What changed over that time, right? Obviously we’ve got this millennial problem, but you know what? All of our issues and the millennial problem, they’re all solvable with just a few simple steps. They are solvable if we will put in place some basic transparent rules. Transparent means everybody knows about them before, after and during, okay? Then we put in some fair, transparent pay plans, again, where everybody knows what’s going on. We’re going to talk about all this today. We put in good processes, which is direction. People want direction, they need direction.
We put in a sense of fairness. You know what fairness is? It’s enforcing. It’s enforcing and reinforcing our rules, our pay plans and our processes. We give a little bit of appreciation, right? We’re nice to the people we work with and we create a sense of pride in selling cars. If we can do those simple steps, truly simple steps, we can solve turnover and staffing issues in your dealership forever. Think about this. Think about your accounting department. Your accounting department, I bet, has clear rules. I’ll bet they have a transparent enduring pay plan. What I mean by that is you probably haven’t changed your accounting department pay plan in years because it works.

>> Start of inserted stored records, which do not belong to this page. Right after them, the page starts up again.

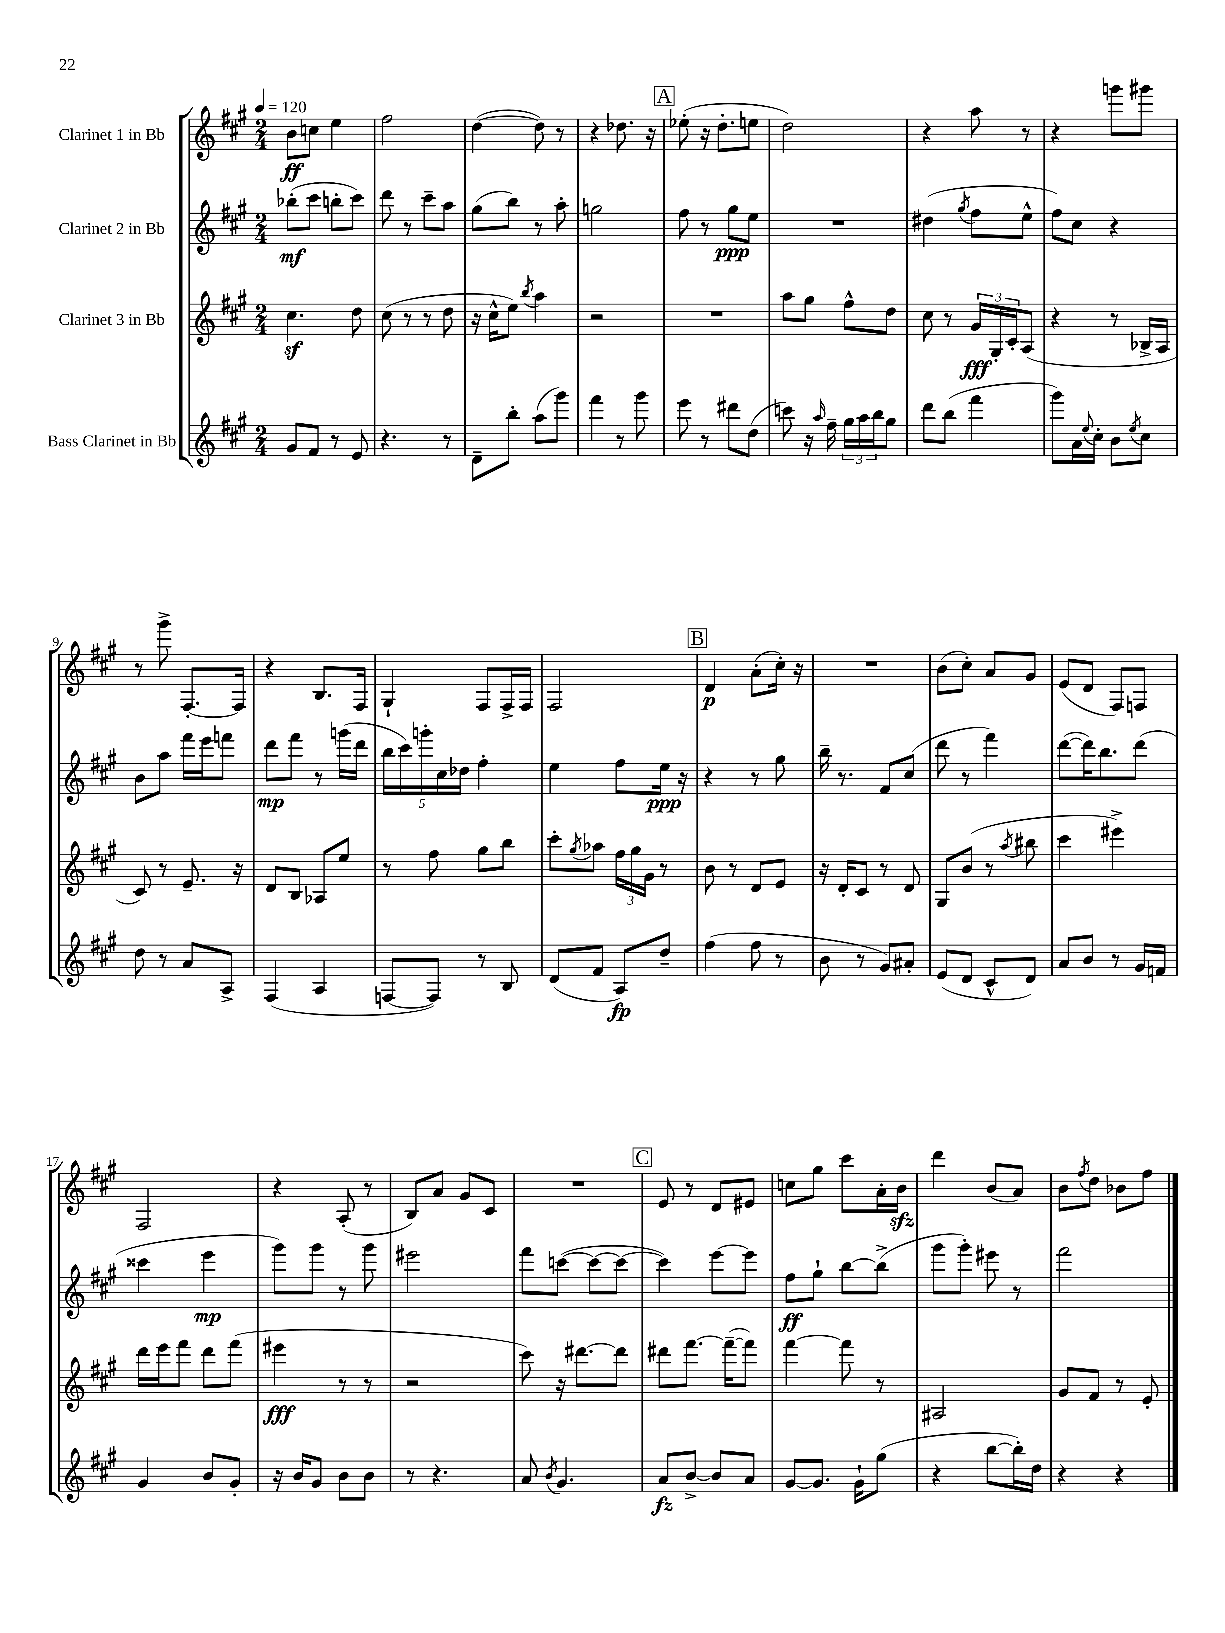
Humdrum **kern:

**kern	**dynam	**kern	**dynam	**kern	**dynam	**kern	**dynam
*part4	*part4	*part3	*part3	*part2	*part2	*part1	*part1
*staff4	*staff4	*staff3	*staff3	*staff2	*staff2	*staff1	*staff1
*I"Bass Clarinet in Bb	*	*I"Clarinet 3 in Bb	*	*I"Clarinet 2 in Bb	*	*I"Clarinet 1 in Bb	*
*clefG2	*	*clefG2	*	*clefG2	*	*clefG2	*
*k[f#c#g#]	*	*k[f#c#g#]	*	*k[f#c#g#]	*	*k[f#c#g#]	*
*M2/4	*	*M2/4	*	*M2/4	*	*M2/4	*
*MM120	*	*MM120	*	*MM120	*	*MM120	*
=1	=1	=1	=1	=1	=1	=1	=1
8g#/L	.	4.cc#z\	.	(8bb-X'\L	mf	8b\L	ff
8f#/J	.	.	.	8ccc#\J	.	8ccn\J	.
8r	.	.	.	8bbn'\L	.	4ee\	.
8e/	.	8dd\	.	8ccc#\J)	.	.	.
=2	=2	=2	=2	=2	=2	=2	=2
4.r	.	(8cc#\	.	8ddd\	.	2ff#\	.
.	.	8r	.	8r	.	.	.
.	.	8r	.	8ccc#~\L	.	.	.
8r	.	8dd\	.	8aa\J	.	.	.
=3	=3	=3	=3	=3	=3	=3	=3
8d~\L	.	16r	.	(8gg#\L	.	([4dd\	.
.	.	16cc#^^\KL	.	.	.	.	.
8bb'\J	.	8ee\J)	.	8bb\J)	.	.	.
.	.	8qbb/	.	.	.	.	.
(8aa\L	.	4aa\	.	8r	.	8dd\])	.
8ggg#\J)	.	.	.	8aa'\	.	8r	.
=4	=4	=4	=4	=4	=4	=4	=4
4fff#\	.	2r	.	2ggn\	.	4r	.
8r	.	.	.	.	.	8.dd-X\	.
8ggg#\	.	.	.	.	.	.	.
.	.	.	.	.	.	16r	.
!!LO:REH:place=s1:t=A
=5	=5	=5	=5	=5	=5	=5	=5
8eee\	.	2r	.	8ff#\	.	(8ee-X'\	.
8r	.	.	.	8r	.	16r	.
.	.	.	.	.	.	8.dd'\L	.
8ddd#X\L	.	.	.	8gg#\L	ppp	.	.
(8dd\J	.	.	.	8ee\J	.	8een\J	.
=6	=6	=6	=6	=6	=6	=6	=6
8cccn\)	.	8aa\L	.	2r	.	2dd\)	.
16r	.	8gg#\J	.	.	.	.	.
16qqaa/	.	.	.	.	.	.	.
16ff#~\	.	.	.	.	.	.	.
24gg#\LL	.	8ff#^^\L	.	.	.	.	.
24aa\	.	.	.	.	.	.	.
24bb\J	.	.	.	.	.	.	.
8gg#\J	.	8dd\J	.	.	.	.	.
=7	=7	=7	=7	=7	=7	=7	=7
8ddd\L	.	8cc#\	.	(4dd#X\	.	4r	.
(8bb\J	.	8r	.	.	.	.	.
.	.	.	.	8qgg#/	.	.	.
4fff#\	.	24g#/LL	fff	8ff#\L	.	8aa\	.
.	.	24G#'/	.	.	.	.	.
.	.	24c#'/J	.	.	.	.	.
.	.	(8A/J	.	8ee^^\J	.	8r	.
=8	=8	=8	=8	=8	=8	=8	=8
8ggg#\L)	.	4r	.	8ff#\L)	.	4r	.
16a\L	.	.	.	8cc#\J	.	.	.
8qqee/	.	.	.	.	.	.	.
16cc#'\JJ	.	.	.	.	.	.	.
8b\L	.	8r	.	4r	.	8gggn\L	.
8qee/	.	.	.	.	.	.	.
8cc#\J	.	16B-X^/LL	.	.	.	8ggg#X\J	.
.	.	16A/JJ	.	.	.	.	.
!!LO:LB:g=z
=9	=9	=9	=9	=9	=9	=9	=9
8dd\	.	8c#/)	.	8b\L	.	8r	.
8r	.	8r	.	8aa\J	.	8ggg#^\	.
8a/L	.	8.e~/	.	16fff#\LL	.	[8.F#'/L	.
.	.	.	.	16eee\J	.	.	.
8A^/J	.	.	.	8fffn\J	.	.	.
.	.	16r	.	.	.	16F#/Jk]	.
=10	=10	=10	=10	=10	=10	=10	=10
(4F#/	.	8d/L	.	8ddd\L	mp	4r	.
.	.	8B/J	.	8fff#\J	.	.	.
4A/	.	8A-X/L	.	8r	.	8.B/L	.
.	.	8ee/J	.	(16gggn\LL	.	.	.
.	.	.	.	16ddd\JJ	.	16F#/Jk	.
=11	=11	=11	=11	=11	=11	=11	=11
[8Fn/L	.	8r	.	20bb\LL	.	4G#`/	.
.	.	.	.	20ccc#\)	.	.	.
.	.	.	.	20gggn'\	.	.	.
8F/J])	.	8ff#\	.	.	.	.	.
.	.	.	.	20cc#\	.	.	.
.	.	.	.	20dd-X\JJ	.	.	.
8r	.	8gg#\L	.	4ff#'\	.	8F#/L	.
8B/	.	8bb\J	.	.	.	16F#^/L	.
.	.	.	.	.	.	16F#/JJ	.
=12	=12	=12	=12	=12	=12	=12	=12
(8d/L	.	8ccc#'\L	.	4ee\	.	2F#/	.
.	.	8qgg#/	.	.	.	.	.
8f#/J	.	8aa-X\J	.	.	.	.	.
8A/L)	fp	24ff#\LL	.	8ff#\L	.	.	.
.	.	24gg#\	.	.	.	.	.
.	.	24g#\JJ	.	.	.	.	.
8dd~/J	.	8r	.	16ee\Jk	ppp	.	.
.	.	.	.	16r	.	.	.
!!LO:REH:place=s1:t=B
=13	=13	=13	=13	=13	=13	=13	=13
(4ff#\	.	8b\	.	4r	.	4d/	p
.	.	8r	.	.	.	.	.
8ff#\	.	8d/L	.	8r	.	(8a'\L	.
8r	.	8e/J	.	8gg#\	.	16cc#'\Jk)	.
.	.	.	.	.	.	16r	.
=14	=14	=14	=14	=14	=14	=14	=14
8b\	.	16r	.	16bb~\	.	2r	.
.	.	16d'/KL	.	8.r	.	.	.
8r	.	8c#/J	.	.	.	.	.
8g#/L)	.	8r	.	8f#/L	.	.	.
8a#X'/J	.	8d/	.	(8cc#/J	.	.	.
=15	=15	=15	=15	=15	=15	=15	=15
(8e/L	.	8G#/L	.	8ddd\	.	(8b\L	.
8d/J	.	(8b/J	.	8r	.	8cc#'\J)	.
8c#^^/L	.	8r	.	4fff#\)	.	8a/L	.
.	.	8qaa/	.	.	.	.	.
8d/J)	.	8bb#X\	.	.	.	8g#/J	.
=16	=16	=16	=16	=16	=16	=16	=16
8a/L	.	4ccc#\	.	([8ddd\L	.	(8e/L	.
8b/J	.	.	.	16ddd\K])	.	8d/J	.
.	.	.	.	8.bb\	.	.	.
8r	.	4eee#X^\)	.	.	.	8F#/L)	.
16g#/LL	.	.	.	(8ddd\J	.	8Fn/J	.
16fn/JJ	.	.	.	.	.	.	.
!!LO:LB:g=z
=17	=17	=17	=17	=17	=17	=17	=17
4g#/	.	16ddd\LL	.	4ccc##X\	.	2F#/	.
.	.	16eee\J	.	.	.	.	.
.	.	8fff#\J	.	.	.	.	.
8b/L	.	8ddd\L	.	4eee\	mp	.	.
8g#'/J	.	(8fff#\J	.	.	.	.	.
=18	=18	=18	=18	=18	=18	=18	=18
16r	.	4eee#X\	fff	8ggg#\L)	.	4r	.
16b/KL	.	.	.	.	.	.	.
8g#/J	.	.	.	8ggg#\J	.	.	.
8b\L	.	8r	.	8r	.	(8A'/	.
8b\J	.	8r	.	8ggg#\	.	8r	.
=19	=19	=19	=19	=19	=19	=19	=19
8r	.	2r	.	2eee#X\	.	8B/L)	.
4.r	.	.	.	.	.	8a/J	.
.	.	.	.	.	.	8g#/L	.
.	.	.	.	.	.	8c#/J	.
=20	=20	=20	=20	=20	=20	=20	=20
8a/	.	8ccc#\)	.	8fff#\L	.	2r	.
8qb/	.	.	.	.	.	.	.
4.g#/	.	16r	.	([8cccn\J	.	.	.
.	.	[8.ddd#X\L	.	.	.	.	.
.	.	.	.	8ccc\L_	.	.	.
.	.	8ddd#\J]	.	8ccc\J_	.	.	.
!!LO:REH:place=s1:t=C
=21	=21	=21	=21	=21	=21	=21	=21
8a/L	fz	8ddd#X\L	.	4ccc\])	.	8e/	.
[8b^/J	.	[8.fff#\J	.	.	.	8r	.
8b/L]	.	.	.	[8eee\L	.	8d/L	.
.	.	(16fff#~\KL_	.	.	.	.	.
8a/J	.	8fff#\J])	.	8eee\J]	.	8e#X/J	.
=22	=22	=22	=22	=22	=22	=22	=22
[8g#/L	.	[4fff#\	.	8ff#\L	ff	8ccn\L	.
8.g#/J]	.	.	.	8gg#`\J	.	8gg#\J	.
.	.	8fff#\]	.	[8bb\L	.	8ccc#\L	.
16g#`\KL	.	.	.	.	.	.	.
(8gg#\J	.	8r	.	(8bb^\J]	.	16a'\L	.
.	.	.	.	.	.	16bzz\JJ	.
=23	=23	=23	=23	=23	=23	=23	=23
4r	.	2A#X/	.	8ggg#\L	.	4ddd\	.
.	.	.	.	8ggg#'\J)	.	.	.
[8bb\L	.	.	.	8eee#X\	.	(8b/L	.
16bb'\L])	.	.	.	8r	.	8a/J)	.
16dd\JJ	.	.	.	.	.	.	.
=24	=24	=24	=24	=24	=24	=24	=24
4r	.	8g#/L	.	2fff#\	.	8b\L	.
.	.	.	.	.	.	8qff#/	.
.	.	8f#/J	.	.	.	8dd\J	.
4r	.	8r	.	.	.	8b-X\L	.
.	.	8e'/	.	.	.	8ff#\J	.
==	==	==	==	==	==	==	==
*-	*-	*-	*-	*-	*-	*-	*-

I’ll bet you your accounting department has solid processes and plenty of direction. The only thing that would dictate turnover now in the accounting department is whether or not there’s a sense of fairness, right? If they feel the manager is fair, if they feel the rules are fair, and is there a sense of appreciation or pride in that business. There’s a reason that you don’t have turnover in the accounting department and that’s because you have leadership. You have rules, you have enduring pay plans and you have plenty of direction, those solid processes.
I know what you’re thinking. “Steve, that’s apples and oranges. Accounting is nothing like sales.” You’re right. Accounting and sales are completely different. In fact, in accounting you couldn’t survive a single day without leadership. In sales, you could go months without it. You probably have. Some of you are probably going years without leadership in your sales team, but the world is changing. Turnover velocity is increasing. That means that it’s just going to keep getting worse and worse. The last year it was 2.4 years average tenure for the people on your team. What’s it going to be in 2017, in 2018? It’s getting worse, so whatever you do, let’s stop with the band-aids, okay? You’re wasting tens of thousands of dollars right now in ineffective training, on ineffective hiring firms, on ineffective consultants. These things are ineffective, by the way, because your foundation is wobbly.
I told you, most of the dealers I train do nothing with the training. It’s because they’re trying to put it on a foundation that’s wobbly. See, when I train dealers it doesn’t matter what I teach you if you have no rules in place. You can have rules, but if they’re not being enforced, it means you don’t have rules in place, or if your managers are just going to give my training lip service, or if everybody in your team just treats my visit as another box-checking exercise. You know what you do with your OEM? Every time they come in, they give you boxes to check and your team checks them off and, “Hey, look what we did?” No, you have to have a foundation. The things that we’re going to talk about today are exactly that foundation. Again, this is easy. It’s easier than the alternative.